Task to complete ▸ In the records that follow, show each line where the word "fruit" is present.

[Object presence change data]
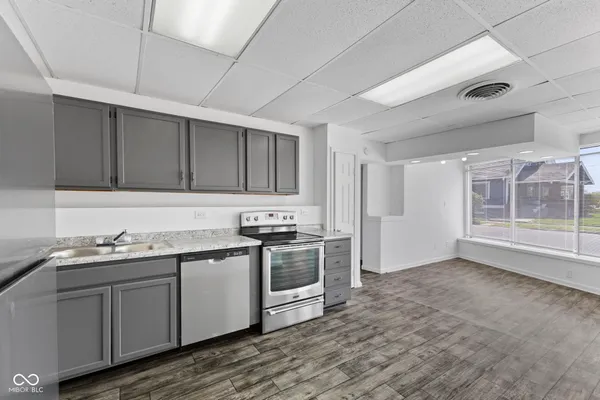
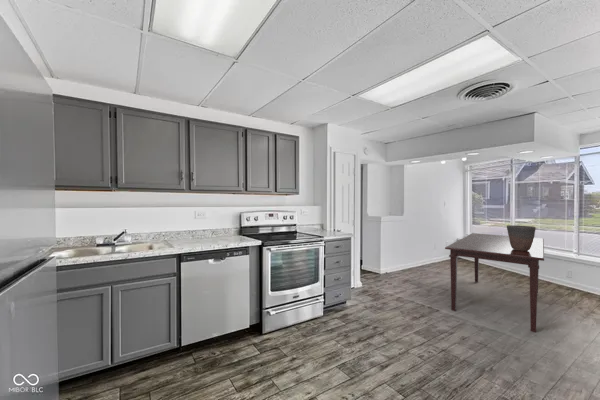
+ clay pot [506,224,537,251]
+ dining table [444,232,545,333]
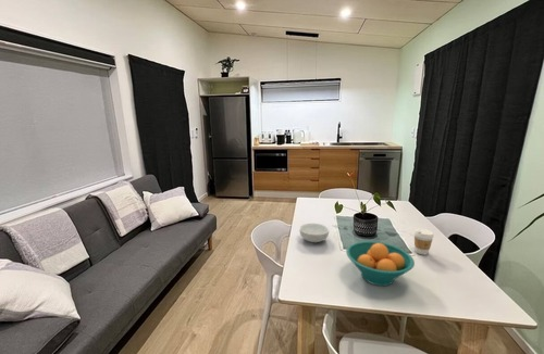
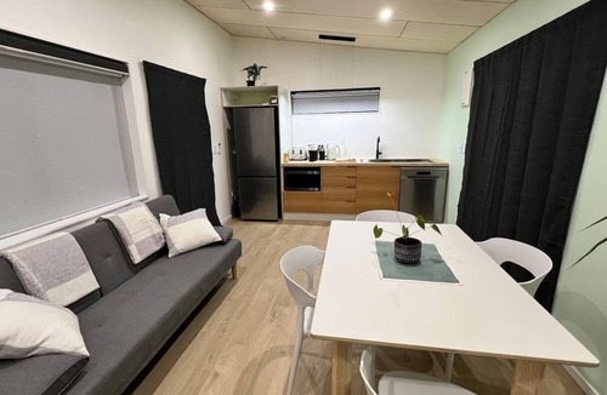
- cereal bowl [298,223,330,243]
- fruit bowl [345,240,416,287]
- coffee cup [413,228,435,256]
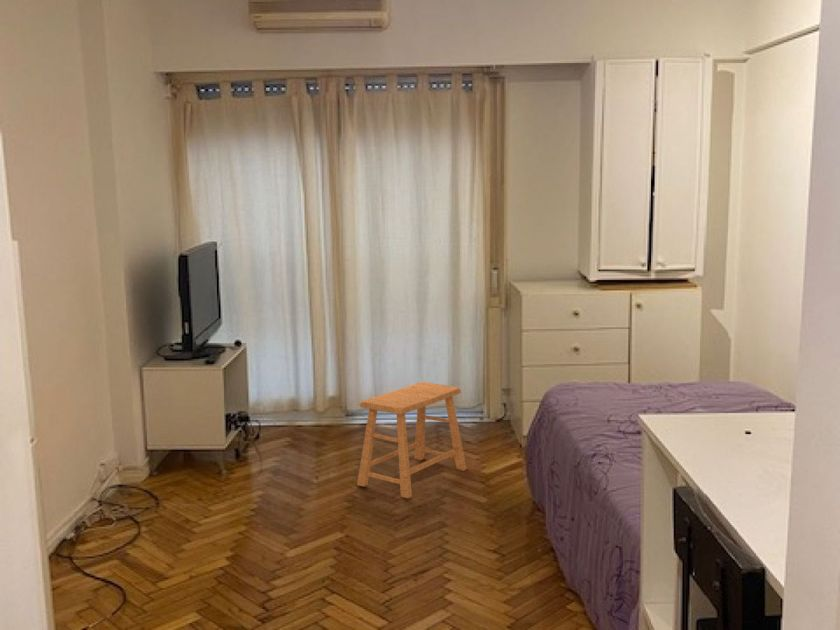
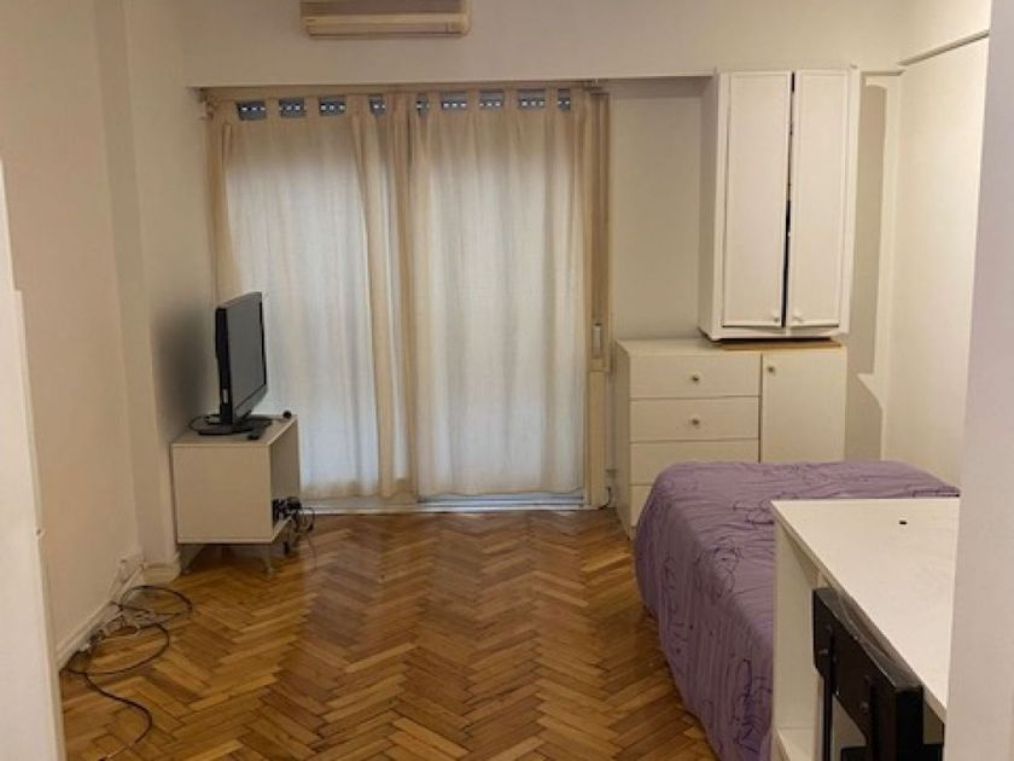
- stool [356,381,468,499]
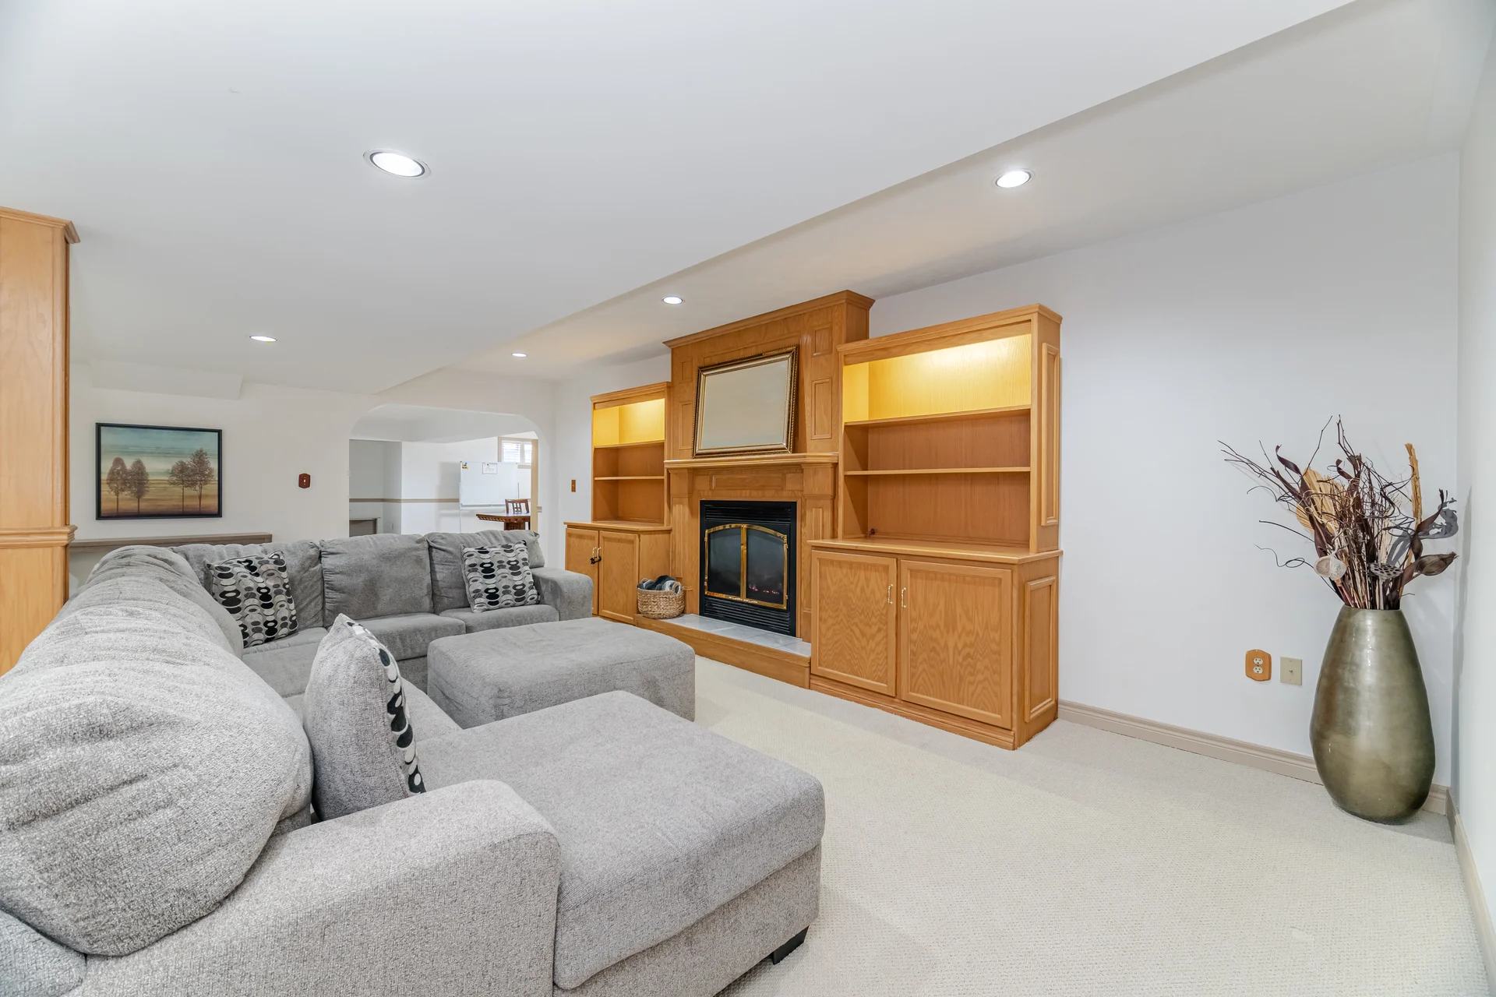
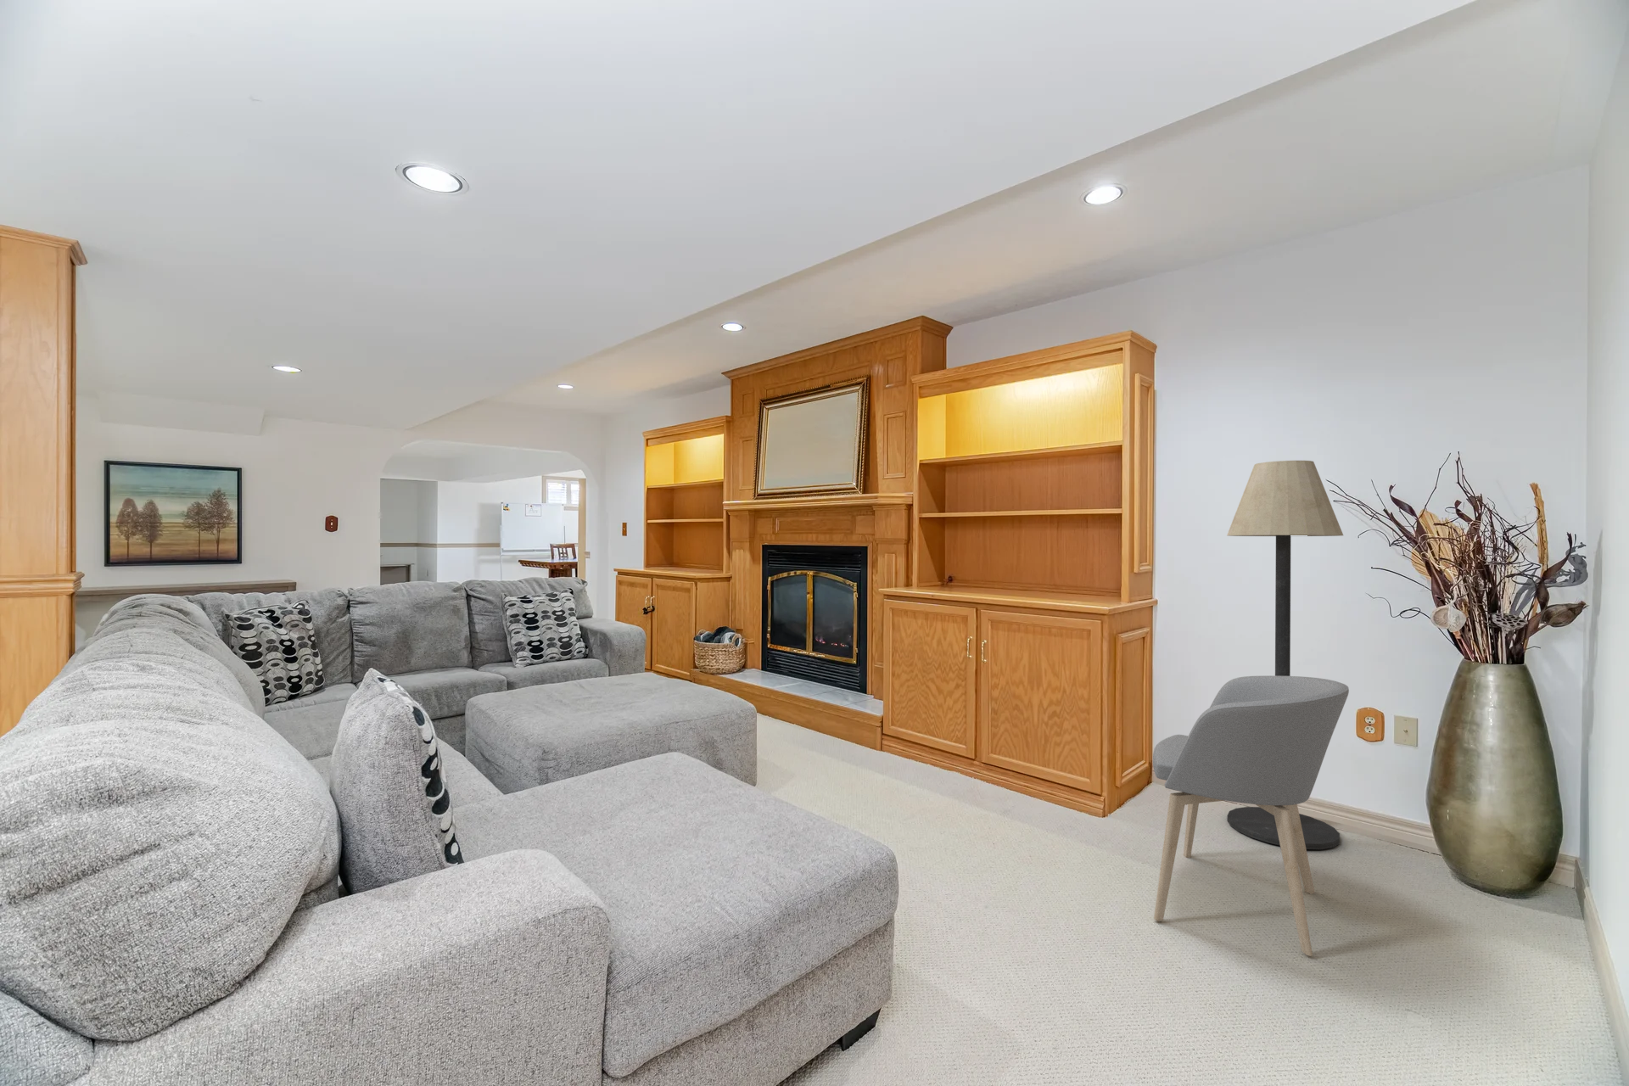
+ armchair [1153,675,1350,958]
+ floor lamp [1227,459,1344,850]
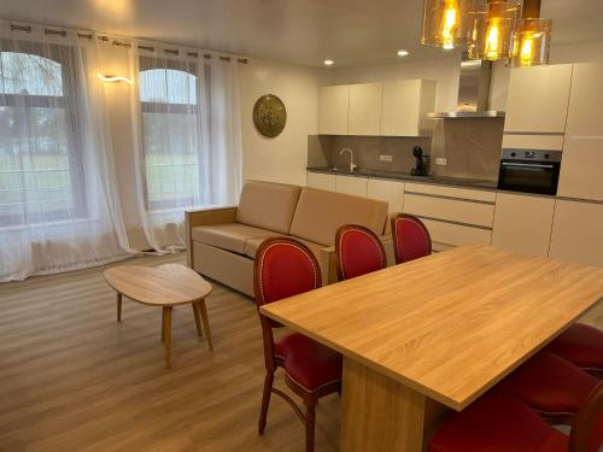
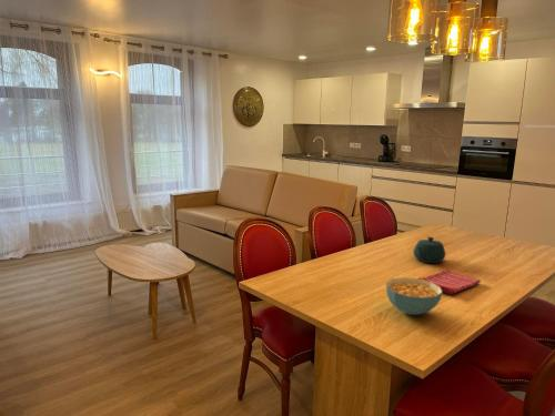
+ dish towel [417,268,482,295]
+ teapot [412,235,446,264]
+ cereal bowl [385,276,444,316]
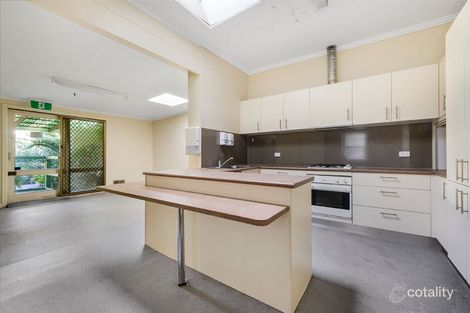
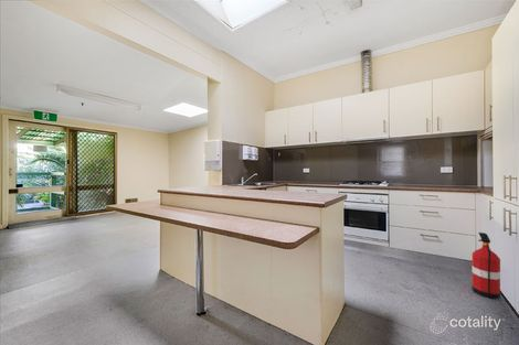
+ fire extinguisher [472,231,501,300]
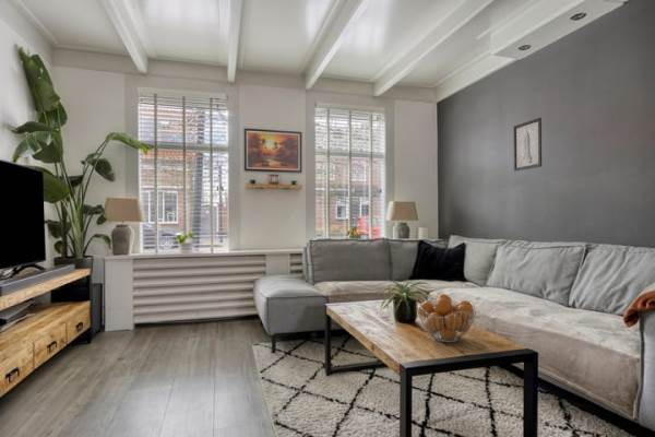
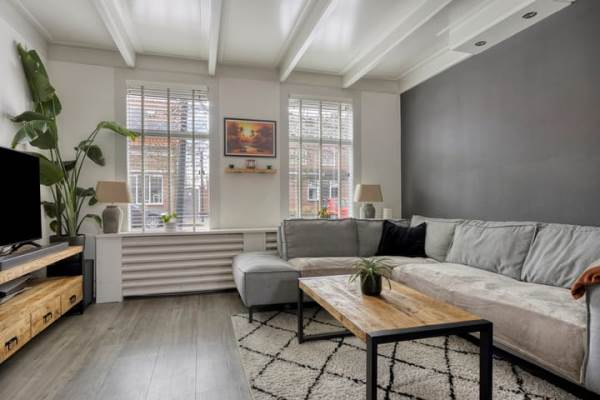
- wall art [513,117,543,173]
- fruit basket [416,293,477,343]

Task answer ▸
- fruit bowl [345,240,416,287]
- fruit basket [416,293,477,343]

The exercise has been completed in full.